Significantly, the US current account was in slight surplus during the big tax cuts of 1964 and 1981—in sharp contrast to today’s deficit of 2.6% of GDP. With fiscal deficits likely to push an already-low domestic saving rate even lower—possibly back into negative territory, as was the case from 2008-11—there is a great risk of a sharply higher current-account deficit. And a bigger current-account deficit means that the already-large trade deficit will only widen further, violating one of the main tenets of Trumponomics—that making America great again requires closing the trade gap. It is at this point where the tale goes from fact to fiction. Trump and the congressional Republican majority insist that the proposed tax cuts will be self-financing, because they will spur economic growth, causing revenues to surge. This so-called supply-side argument, first advanced in support of the Reagan-era tax cuts, has been a lightning rod in US fiscal policy debates ever since. Reality has turned out quite differently than the supply-siders envisioned. Yes, the economy recovered spectacularly from a deep recession in 1981-1982. But that was due largely to an aggressive easing of monetary policy following the Federal Reserve’s successful assault on double-digit US inflation.

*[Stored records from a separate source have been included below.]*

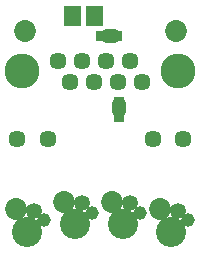
<source format=gbr>
G04 start of page 9 for group -4062 idx -4062 *
G04 Title: (unknown), soldermask *
G04 Creator: pcb 4.2.0 *
G04 CreationDate: Sun Aug 30 22:39:59 2020 UTC *
G04 For: commonadmin *
G04 Format: Gerber/RS-274X *
G04 PCB-Dimensions (mil): 1000.00 1250.00 *
G04 PCB-Coordinate-Origin: lower left *
%MOIN*%
%FSLAX25Y25*%
%LNBOTTOMMASK*%
%ADD94C,0.0200*%
%ADD93C,0.0001*%
%ADD92C,0.0454*%
%ADD91C,0.0532*%
%ADD90C,0.1005*%
%ADD89C,0.0572*%
%ADD88C,0.1162*%
%ADD87C,0.0729*%
G54D87*X33925Y41480D03*
X20787Y98504D03*
G54D88*X20000Y85000D03*
G54D89*X31929Y88543D03*
X18425Y62520D03*
X28465D03*
X63504D03*
X73543D03*
G54D87*X71181Y98504D03*
G54D88*X71969Y85000D03*
G54D89*X47992Y88543D03*
X56024D03*
X39961D03*
X43976Y81457D03*
X35945D03*
X52008D03*
X60039D03*
G54D90*X69469Y31500D03*
G54D87*X65925Y38980D03*
G54D91*X71831Y38587D03*
G54D90*X53469Y34000D03*
G54D87*X49925Y41480D03*
G54D91*X55831Y41087D03*
G54D92*X59374Y37937D03*
X75374Y35437D03*
G54D90*X37469Y34000D03*
X21469Y31500D03*
G54D87*X17925Y38980D03*
G54D91*X23831Y38587D03*
G54D92*X27374Y35437D03*
G54D91*X39831Y41087D03*
G54D92*X43374Y37937D03*
G54D93*G36*
X39742Y106752D02*X34024D01*
Y100248D01*
X39742D01*
Y106752D01*
G37*
G36*
X46828D02*X41110D01*
Y100248D01*
X46828D01*
Y106752D01*
G37*
G54D94*X47900Y98000D02*X50900D01*
X51600Y97300D01*
G54D93*G36*
X50600Y98300D02*Y96300D01*
X53100D01*
Y98300D01*
X50600D01*
G37*
G54D94*X50000Y97400D02*X50600Y98000D01*
X49400D02*X50000Y97400D01*
X47200Y97300D02*X47900Y98000D01*
G54D93*G36*
X44700Y98300D02*Y96300D01*
X48200D01*
Y98300D01*
X44700D01*
G37*
G54D94*X48200Y98000D02*X48800Y97400D01*
X49400Y98000D01*
X47900Y95400D02*X51000D01*
X47900D02*X48100D01*
X51000D02*X51600Y96000D01*
G54D93*G36*
X50600Y97000D02*Y95000D01*
X53100D01*
Y97000D01*
X50600D01*
G37*
G54D94*X47300Y96000D02*X47900Y95400D01*
G54D93*G36*
X44700Y97000D02*Y95000D01*
X48300D01*
Y97000D01*
X44700D01*
G37*
G54D94*X48100Y95400D02*X48800Y96100D01*
X49500Y95400D01*
X49300D02*X50000Y96100D01*
X50700Y95400D01*
X51000Y74400D02*Y71400D01*
Y74400D02*X51700Y75100D01*
G54D93*G36*
X52700Y76600D02*X50700D01*
Y74100D01*
X52700D01*
Y76600D01*
G37*
G54D94*X51000Y74100D02*X51600Y73500D01*
X51000Y72900D02*X51600Y73500D01*
X51000Y71400D02*X51700Y70700D01*
G54D93*G36*
X52700Y71700D02*X50700D01*
Y68200D01*
X52700D01*
Y71700D01*
G37*
G54D94*X51000D02*X51600Y72300D01*
X51000Y72900D02*X51600Y72300D01*
X53600Y74500D02*Y71400D01*
Y71600D02*Y71400D01*
X53000Y75100D02*X53600Y74500D01*
G54D93*G36*
X54000Y76600D02*X52000D01*
Y74100D01*
X54000D01*
Y76600D01*
G37*
G54D94*X53000Y70800D02*X53600Y71400D01*
G54D93*G36*
X54000Y71800D02*X52000D01*
Y68200D01*
X54000D01*
Y71800D01*
G37*
G54D94*X52900Y72300D02*X53600Y71600D01*
X52900Y72300D02*X53600Y73000D01*
X52900Y73500D02*X53600Y72800D01*
X52900Y73500D02*X53600Y74200D01*
M02*

</source>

By contrast, the fiscal nirvana long promised by the supply-siders never materialised. Far from vanishing into thin air, federal budget deficits ballooned to 3.8% of GDP during the 1980s, taking public debt from 25% of GDP in 1980 to 41% by 1990. Not only did the supply-siders’ self-funding promises go unfulfilled; they also marked the beginning of the end for America’s balance-of-payments equilibrium. From 1960 to 1982, the current account was basically in balance, with a surplus averaging 0.2% of GDP. On the heels of the budget deficits of Reaganomics and the related plunge in national saving, the current account swung sharply into deficit, averaging (-)2.4% of GDP from 1983 to 1989. And it has remained in deficit ever since (with the exception of a temporary reprieve in the first two quarters of 1991 due to external funding of the Gulf War).
Far from a recipe for greatness, the Trump fiscal gambit spells serious trouble. Lacking in saving, outsize US budget deficits point to sharp deterioration on the balance-of-payment and trade fronts. Nor will creative supply-side accounting alter that outcome. A “dynamic scoring” by the non-partisan Tax Policy Center suggests growth windfalls might prune the multi-year deficit from $1.4 trillion to $1.3 trillion over the next decade—hardly enough to finesse America’s intractable funding problem. George HW Bush said it best when he was campaigning for the Republican presidential nomination in April 1980. He rightly criticised the “voodoo economic policy” of his opponent, Ronald Reagan. For today’s saving-short US economy, déjà vu is a painful understatement of what lies ahead.